In my previous post I described a particularly dramatic wet-dry gradient—along a roughly six-hour hike from cloud forest to desert on Robinson Crusoe Island off the coast of Chile. At the beginning of that same 2019 South America trip I visited what might be considered an even more striking example, in the Lomas de Lachay Reserve a few hours north of Lima, Peru.
Lomas literally means “hills,” but it also refers to a particular environmental condition that I’d consider one of the ecological wonders of the world despite its obscurity: along the nearly rainless coasts of Peru and northern Chile, the foothills of the Andes intersect the coastal fog layer to create lush islands of green surrounded by barren desert.

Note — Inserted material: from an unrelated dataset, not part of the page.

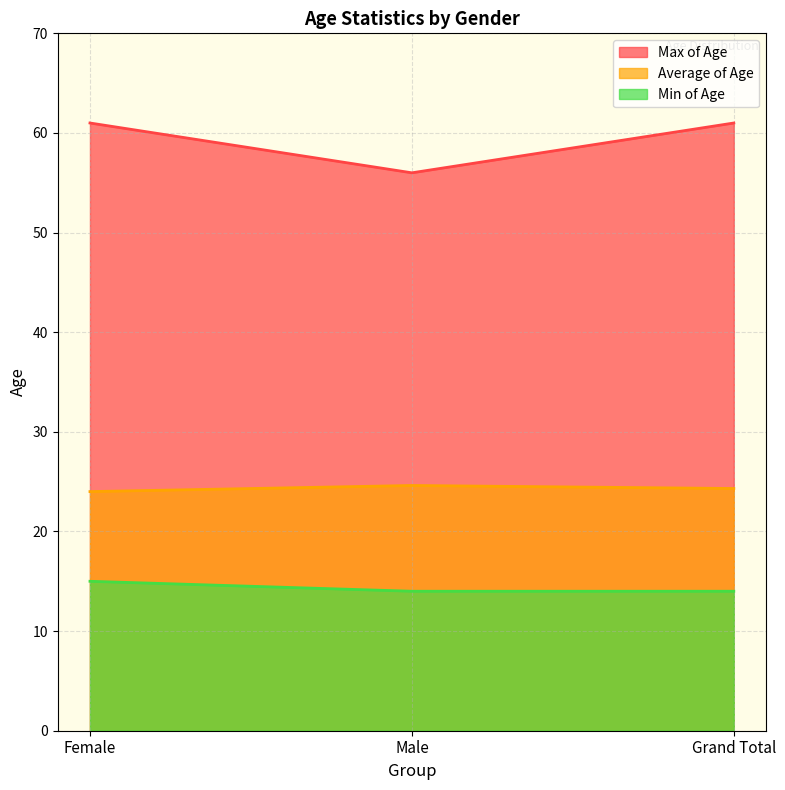

What are all the series names shown in the legend?

Max of Age, Average of Age, Min of Age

These oases, sometimes called “fog meadows,” are very scattered and restricted, having to do as much with the shape of the topography (trapping the fog more effectively in certain areas) as with elevation.
Lachay is considered one of the best examples of these; the fog creates a gradient from barren desert through grassland, culminating in a sort of wet savanna dotted with lichen-draped trees. While it can’t be called a forest, large shrubs are mostly absent, and those trees are oddly skeletal (I haven’t read anything suggesting that they’ve died, but I saw no evidence of leaves), the contrast between beige and florescent green is still surreal. (For some reason the ecological effects of the fog seem much stronger in Peru than Chile; to the south the lomas are characterized more by profusions of cacti than by continuous carpets of green.)

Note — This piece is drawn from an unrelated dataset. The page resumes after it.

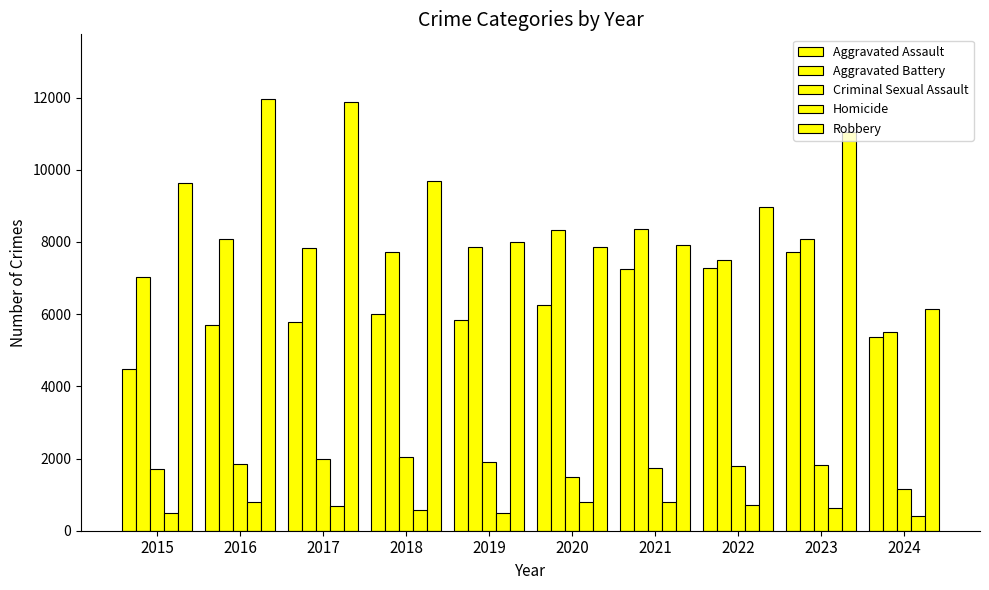

How many categories are shown in the chart?

10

The walk from the highway to the center of the oasis (where the loop begins) takes about an hour and half, climbing roughly 300m, with an additional hour or so to reach the ridgeline 80m above and then loop back around.
There was an advantage to visiting the Reserve when the extent of green was more limited (reduced to small pockets) than it would’ve been at the height of the fog season: smaller “islands” tend to mean more accessible edges, in this case above the oasis as well as below. But the photograph below—on display in the visitor center—shot from the same ridgeline as my photo above but fully green during the foggiest part of the year, makes me want to go back yet a third time to experience that even sharper wet-dry contrast. Given current events I’m still going to take my time planning another international trip, but since climate change will certainly disrupt the finely-tuned fog patterns there, I know I shouldn’t wait too long.